Acórdão nº 587/12.5TBCBT.G1 de Tribunal da Relação de Guimarães, 19 de Setembro de 2019
Magistrado Responsável | MARGARIDA FERNANDES |
Data da Resolução | 19 de Setembro de 2019 |
Emissor | Tribunal da Relação de Guimarães |
Acordam no Tribunal da Relação de Guimarães I – Relatório M. T.
instaurou a presente acção declarativa, sob a forma de processo ordinário, contra A. C.
e mulher, M. C., pedindo que as liberalidades – doação a estes das fracções designadas pelas letras “O” e “P”, dinheiro, doação a uma sociedade destes de um estabelecimento comercial- sejam reduzidas pela forma estabelecida no art. 2174º do C.C. em tanto quanto for necessário para que a sua legítima seja preenchida.
Alega, em síntese, que é filha de J. F., falecido em -/-/2008. O falecido outorgou procuração a favor dos réus conferindo-lhes poderes para, nas condições que entendessem, doarem a eles próprios, para entrarem na comunhão do seu casal, as fracções autónomas designadas pelas letras “O” e “P” do prédio urbano constituído em propriedade horizontal, descrito na C.R.P. de X sob o nº 410 – .... No exercício desses poderes, por escritura pública outorgada no dia 28/08/2008, no C.N. de X, o réu marido doou os imóveis em causa a si próprio, para entrar na comunhão do seu casal, valendo estes, à data, respectivamente, € 50.000,00 e € 70.000,00.
O seu progenitor faleceu intestado, no estado de solteiro, sem ascendentes vivos, tendo-lhe sucedido a autora como única e universal herdeira.
Em vida J. F. havia doado aos réus todo o dinheiro que tinha depositado nas contas bancárias, abertas em seu nome no balcão de X do Banco ... nº 3666670 e ..., em montante superior a € 100.000,00, bem como doara a uma sociedade constituída pelos réus o estabelecimento de talho instalado no R/C do prédio urbano sito na Praça …, X, inscrito na matriz respectiva da freguesia de ... sob o art. 612º, que lhe pertencia e onde, no início deste milénio, fez vultuosas obras de beneficiação ao abrigo do programa PROCOM, que o valorizaram em mais de € 150.000,00.
Conclui que, à data do óbito, o património valia, pelo menos, € 370.000,00 correspondendo a sua legítima a metade.
*Os réus contestaram dizendo que a inoficiosidade terá que ser realizada com os valores dos bens doados á data do óbito e não da doação. Negaram o valor atribuído pela autora às fracções, bem como a doação do dinheiro e do estabelecimento comercial de talho, o qual pertence à sociedade “Talho Central de X, Lda.”. Referem que o falecido não realizou no imóvel obras de beneficiação.
*Dispensada a audiência preliminar, foi proferido despacho saneador, foram seleccionados os factos assentes e controvertidos com elaboração de base instrutória, sem reclamações.

• **Dados extraídos**:
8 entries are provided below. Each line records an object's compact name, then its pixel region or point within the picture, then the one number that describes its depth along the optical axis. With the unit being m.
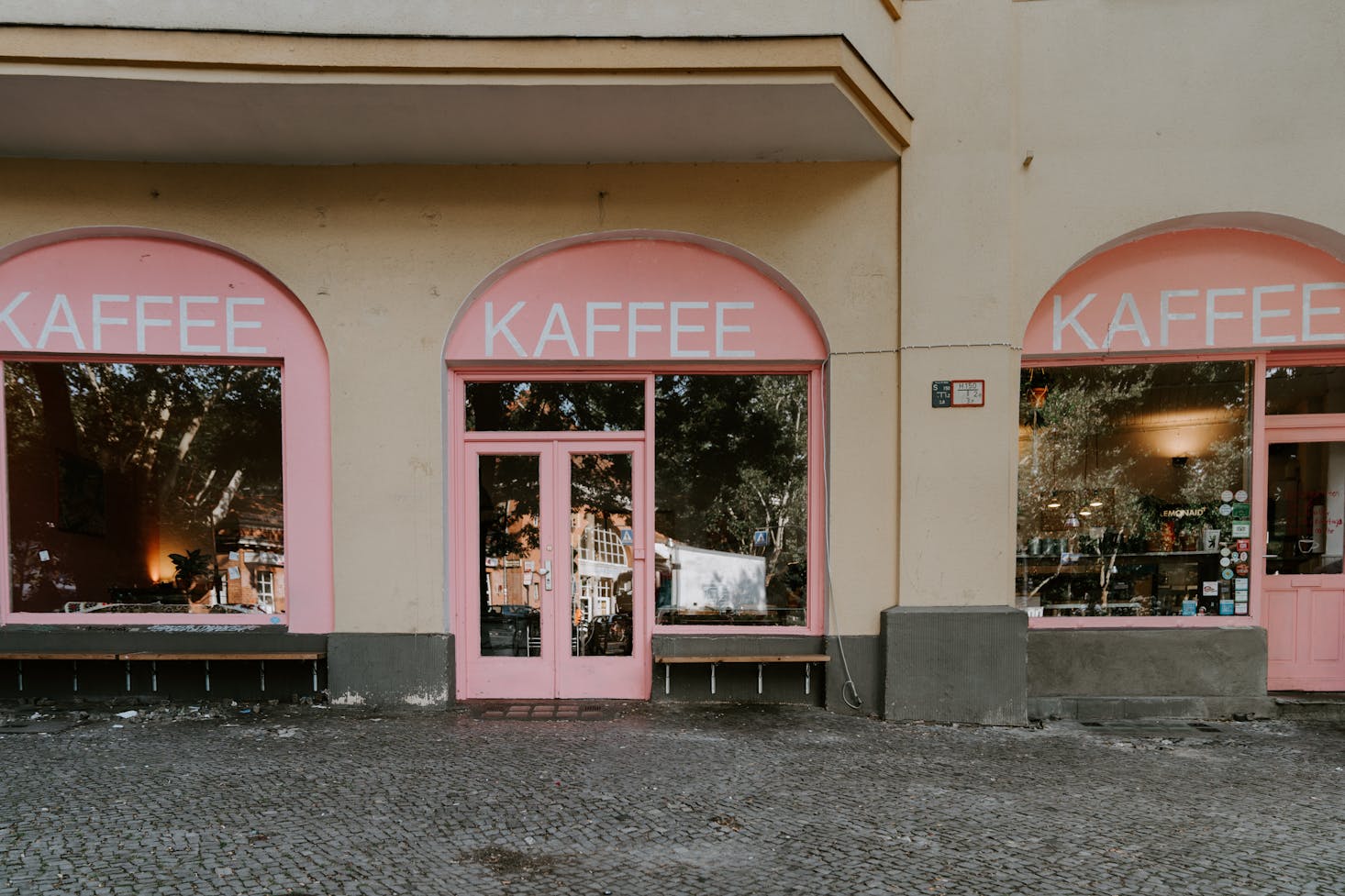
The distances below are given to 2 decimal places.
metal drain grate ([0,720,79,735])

---

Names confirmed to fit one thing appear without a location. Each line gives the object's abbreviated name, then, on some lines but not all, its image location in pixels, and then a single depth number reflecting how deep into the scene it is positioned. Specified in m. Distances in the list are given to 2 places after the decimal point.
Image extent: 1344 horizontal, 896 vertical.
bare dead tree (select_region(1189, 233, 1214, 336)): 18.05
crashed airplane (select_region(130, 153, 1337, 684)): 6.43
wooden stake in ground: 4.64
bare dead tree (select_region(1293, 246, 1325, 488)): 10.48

• **O que se pede**:
Retome o acórdão sobre a redução das liberalidades feitas pelo falecido e continue-o logo a seguir à sua última frase.

• **Resposta à tarefa**:
* Em sede de audiência final a autora apresentou articulado superveniente alegando que, em vida do pai, teve fugazes encontros com o mesmo devido a preocupação deste em esconder a paternidade pelo que não lhe conhecia o património. Quando procedeu a buscas, realizou-as na Conservatória do Registo Predial e nos Serviços de Finanças, apenas tendo conhecimento dos imóveis mencionados na petição inicial. Em Março de 2015, de forma acidental, tomou conhecimento que, em 27/06/2008, o progenitor fizera uma doação aos réus do prédio rústico denominado “Tapada ...
”, sito no lugar de ...
, freguesia de ...
, inscrito na matriz sob o art. 434º, descrito na C.R.Predial de X com o nº 357 e da fracção designada pela letra “D”, correspondente no R/C esquerdo do Bloco B do prédio descrito na mesma C.R.Predial sob o nº 1490-...
. Apesar da atribuição do valor de € 500,00 e € 60.000,00 respectivamente entende que o prédio rústico, pelos bons acessos, excelente localização e benfeitorias, designadamente a ampla construção de rés-do-chão, valia, pelo menos, € 20.000,00 e a fracção, integrada em prédio recente, central com activa componente comercial valia, pelo menos, € 85.000,00 sendo metade desses valores a sua legítima.
O articulado superveniente foi liminarmente admitido.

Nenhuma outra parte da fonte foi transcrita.